Anti-conversion laws are in force in three states, Madhya Pradesh, Chhattisgarh and Orissa. Such laws in the states of Arunachal Pradesh, Gujarat, Rajasthan and Himachal Pradesh remain on paper, awaiting implementation.
“Public hysteria aside,” Dr. Sajan K. George, national president of the Global Council of Indian Christians, told Compass, “it has to be remembered that the real threat to democracy in India today comes from anti-democratic laws and regulations curbing the rights of Christians.”
The report notes that police and other enforcement agencies were slow to “effectively counter societal attacks, including attacks against religious minorities.”
“Despite government efforts to foster communal harmony, some extremists continued to view ineffective investigation and prosecution of attacks on religious minorities, particularly at the state and local levels, as a signal that they could commit such violence with impunity, although numerous cases were in the courts at the end of the reporting period.”
It further states say that despite the federal government’s efforts to reject Hindutva, the nationalist ideology espousing Hindu religious and cultural norms above all others, “it continued to influence some government policies and actions at the state and local levels.”
The report also said that while the UPA government was not accused of violating religious freedom, human rights activists criticized it for alleged “indifference and inaction in the face of abuses committed by state and local authorities and private citizens.”
Lack of Effort
There is a general feeling among Christians that the UPA government is not making efforts to check Christian persecution.
Dayal pointed out that the federal government’s proposed law against religion-related violence may curb anti-Muslim violence, but it would be toothless against anti-Christian attacks as it seeks to check only “large-scale” incidents.
“We do not come under the scrutiny of its defining and screening measures,” Dayal said. “The Christians are dispersed.

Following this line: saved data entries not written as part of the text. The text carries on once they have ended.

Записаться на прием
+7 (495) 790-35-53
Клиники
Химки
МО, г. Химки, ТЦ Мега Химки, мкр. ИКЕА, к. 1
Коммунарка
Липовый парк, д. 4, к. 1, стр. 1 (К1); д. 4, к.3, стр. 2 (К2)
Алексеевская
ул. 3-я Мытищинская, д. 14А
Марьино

The violence against them is also dispersed. It may be just one case a year in one village across the country. But there are 400,000 villages, and the total violence may be as much.”
He added that the incidents of persecution may be spread out, but they are not isolated. “If 1,000 isolated cases occurred in one country, they fit a pattern.”
Some Christians said they feel that any attack on religious minorities in a democratic country like India is an attack on freedom.
“Particularly attacks on Christians are not in retaliation against some committed crime, but purely because they practice a different religion from the majority,” Father Dominic Emmanuel, spokesperson of the Archdiocese of Delhi, told Compass. “These attacks cannot be tolerated at all. The government should do its utmost to stop them.”